In the records below, take the line containing "wall clock [487,51,545,112]" and every line following it, and write them out exactly.

- **Given data**

· · · · ·

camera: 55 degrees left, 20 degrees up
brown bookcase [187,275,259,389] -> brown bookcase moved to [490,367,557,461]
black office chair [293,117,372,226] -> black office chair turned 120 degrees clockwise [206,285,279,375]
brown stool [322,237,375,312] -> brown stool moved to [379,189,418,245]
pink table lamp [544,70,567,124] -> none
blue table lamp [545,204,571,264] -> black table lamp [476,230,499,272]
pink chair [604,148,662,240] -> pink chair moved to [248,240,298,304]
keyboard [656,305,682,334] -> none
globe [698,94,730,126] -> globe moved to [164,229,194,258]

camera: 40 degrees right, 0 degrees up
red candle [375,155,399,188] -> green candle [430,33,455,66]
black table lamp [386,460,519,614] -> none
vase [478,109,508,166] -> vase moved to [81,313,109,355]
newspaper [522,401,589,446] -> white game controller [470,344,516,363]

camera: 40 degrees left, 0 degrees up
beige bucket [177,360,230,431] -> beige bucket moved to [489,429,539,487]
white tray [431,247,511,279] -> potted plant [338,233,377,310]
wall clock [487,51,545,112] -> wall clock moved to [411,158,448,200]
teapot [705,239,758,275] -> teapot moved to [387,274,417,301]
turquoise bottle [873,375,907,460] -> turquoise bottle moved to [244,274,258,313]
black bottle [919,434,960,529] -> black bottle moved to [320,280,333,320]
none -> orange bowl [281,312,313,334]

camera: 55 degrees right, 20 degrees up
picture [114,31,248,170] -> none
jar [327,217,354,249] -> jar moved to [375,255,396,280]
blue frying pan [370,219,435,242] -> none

· · · · ·

- **Answer space**
wall clock [487,51,545,112] -> wall clock moved to [411,158,448,200]
teapot [705,239,758,275] -> teapot moved to [387,274,417,301]
turquoise bottle [873,375,907,460] -> turquoise bottle moved to [244,274,258,313]
black bottle [919,434,960,529] -> black bottle moved to [320,280,333,320]
none -> orange bowl [281,312,313,334]

camera: 55 degrees right, 20 degrees up
picture [114,31,248,170] -> none
jar [327,217,354,249] -> jar moved to [375,255,396,280]
blue frying pan [370,219,435,242] -> none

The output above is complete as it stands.